Figure 1. Local Networks for Rps26 and Erbb3 Derived from Causal, Probabilistic Whole-Gene Networks Constructed from the Liver, Adipose, Muscle, and Brain Gene Expression Data Generated from the BXH/wt and BXC Mouse Crosses

(A) The Rps26 subnetwork includes a number of known T1D associated genes (green nodes), and RPS26 in this subnetwork is directly linked to H2-Eb1, a mouse ortholog of HLA-DRB1, a previously identified T1D susceptibility gene that is also strongly associated with a cis eSNP in the HLC (Table 2). The known T1D genes annotated by the Gene Ontology are significantly enriched in this subnetwork (Table 3). (B) The Erbb3 subnetwork is not associated with any pathways known or predicted to be involved in T1D.
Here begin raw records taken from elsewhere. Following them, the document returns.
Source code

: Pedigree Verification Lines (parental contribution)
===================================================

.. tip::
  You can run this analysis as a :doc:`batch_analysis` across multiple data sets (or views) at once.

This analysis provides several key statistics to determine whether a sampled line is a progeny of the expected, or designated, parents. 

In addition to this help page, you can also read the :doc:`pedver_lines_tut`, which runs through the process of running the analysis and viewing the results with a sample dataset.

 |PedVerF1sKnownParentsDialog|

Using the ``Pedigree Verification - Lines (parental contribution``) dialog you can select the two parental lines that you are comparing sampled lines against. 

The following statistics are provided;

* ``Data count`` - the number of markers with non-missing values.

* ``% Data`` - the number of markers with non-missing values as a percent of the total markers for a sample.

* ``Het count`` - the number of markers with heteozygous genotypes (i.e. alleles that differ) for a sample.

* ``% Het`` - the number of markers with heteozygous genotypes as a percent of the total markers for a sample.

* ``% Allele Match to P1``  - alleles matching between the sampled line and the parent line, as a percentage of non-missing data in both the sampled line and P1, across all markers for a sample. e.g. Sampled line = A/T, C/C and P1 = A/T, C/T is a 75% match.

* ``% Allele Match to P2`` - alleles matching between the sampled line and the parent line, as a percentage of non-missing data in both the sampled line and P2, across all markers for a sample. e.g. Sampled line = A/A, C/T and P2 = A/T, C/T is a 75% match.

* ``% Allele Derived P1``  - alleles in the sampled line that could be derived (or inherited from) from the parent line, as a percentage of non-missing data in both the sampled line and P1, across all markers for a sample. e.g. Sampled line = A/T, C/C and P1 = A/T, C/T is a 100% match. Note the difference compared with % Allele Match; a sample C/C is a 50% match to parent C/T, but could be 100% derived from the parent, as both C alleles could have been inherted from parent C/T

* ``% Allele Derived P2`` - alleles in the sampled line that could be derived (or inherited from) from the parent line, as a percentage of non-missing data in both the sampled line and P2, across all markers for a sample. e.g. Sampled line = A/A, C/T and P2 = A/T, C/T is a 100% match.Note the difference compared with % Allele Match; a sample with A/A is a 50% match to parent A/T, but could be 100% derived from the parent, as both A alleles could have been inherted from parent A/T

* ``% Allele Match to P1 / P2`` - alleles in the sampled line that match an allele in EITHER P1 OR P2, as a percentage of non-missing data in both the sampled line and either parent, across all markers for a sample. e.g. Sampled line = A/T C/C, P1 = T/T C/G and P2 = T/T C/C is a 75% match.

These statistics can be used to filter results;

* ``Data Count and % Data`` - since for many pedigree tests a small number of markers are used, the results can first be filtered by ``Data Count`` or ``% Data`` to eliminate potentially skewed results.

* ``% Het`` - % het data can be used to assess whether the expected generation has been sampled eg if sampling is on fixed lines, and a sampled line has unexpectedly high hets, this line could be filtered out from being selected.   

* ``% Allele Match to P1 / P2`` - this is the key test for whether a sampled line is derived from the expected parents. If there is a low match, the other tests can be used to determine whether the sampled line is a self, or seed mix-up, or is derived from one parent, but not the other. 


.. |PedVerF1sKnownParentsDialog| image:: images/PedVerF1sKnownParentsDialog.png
Figure 2. PSRC1, CELSR2, and SORT1 Liver Expression Is Associated with a CAD Risk Allele and Plasma LDL Cholesterol Levels

The CAD risk allele for SNP rs599839 was established in a previous WTCCC study [16] (lilac panel). In the HLC, this same SNP is strongly associated with PSRC1, CELSR2, and SORT1 expression, with the CAD risk allele associated with lower relative expression (pink panel). In the BXH/wt cross designed to study metabolic traits that increase cardiovascular risk (green panel), all three of these expression traits were strongly correlated with plasma LDL cholesterol levels, a major CAD risk factor (scatter plots associated with the green panel). Given the association of these genes to plasma LDL-cholesterol levels, we examined whether rs599839 was associated with LDL cholesterol in a previously published GWAS [35] and found this SNP was significantly associated with LDL cholesterol levels, where the CAD risk allele was associated with higher LDL cholesterol levels in this cohort. Lower levels of CELSR2 and SORT1 expression were associated with the risk allele in humans, and with higher LDL cholesterol levels in mouse, making them ideal candidate susceptibility genes for the CAD and LDL cholesterol associations to this locus. On the other hand, lower levels of PSRC1 expression were associated with the risk allele in humans, but with lower LDL cholesterol levels in mouse, suggesting that PSRC1 is not the gene increasing CAD risk, but instead may be acting to protect against it.

Figure 3. Local Networks for PSRC1, CELSR2, and SORT1 Derived from Causal, Probabilistic Whole-Gene Networks in Mouse and Human

(A) Mouse network for Psrc1, Celsr2, and Sort1 derived from the liver, adipose, muscle, and brain gene expression data generated from the BXH/wt and BXC mouse crosses. (B) Human network for PSRC1, CELSR2, and SORT1 derived from the HLC and from a previously published adipose and blood tissue cohort [21].